▶ [WORKING DATA]:
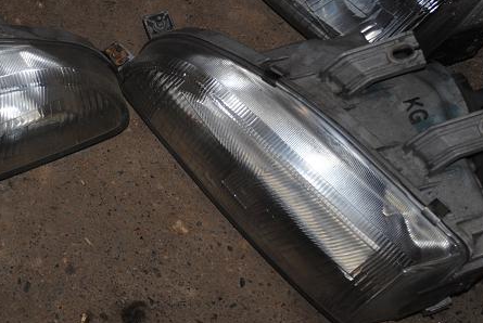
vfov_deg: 11.0
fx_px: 1666
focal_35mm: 124
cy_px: 1
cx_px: 86
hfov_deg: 16.4
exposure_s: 1/60
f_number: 5
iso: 200
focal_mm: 38
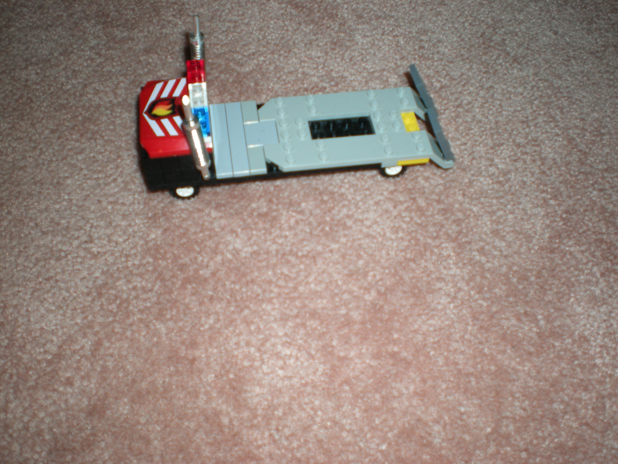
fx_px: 678
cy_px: 232
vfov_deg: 37.7
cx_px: 309
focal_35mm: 38
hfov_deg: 49.0
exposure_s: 1/60
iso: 64
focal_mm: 6.3
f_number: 3.1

▶ [WHAT TO PRODUCE]: Please reproduce the listing word for word, but only from the line that contains "vfov_deg: 37.7" to its last line, inclusive.

▶ [RESULT]:
vfov_deg: 37.7
cx_px: 309
focal_35mm: 38
hfov_deg: 49.0
exposure_s: 1/60
iso: 64
focal_mm: 6.3
f_number: 3.1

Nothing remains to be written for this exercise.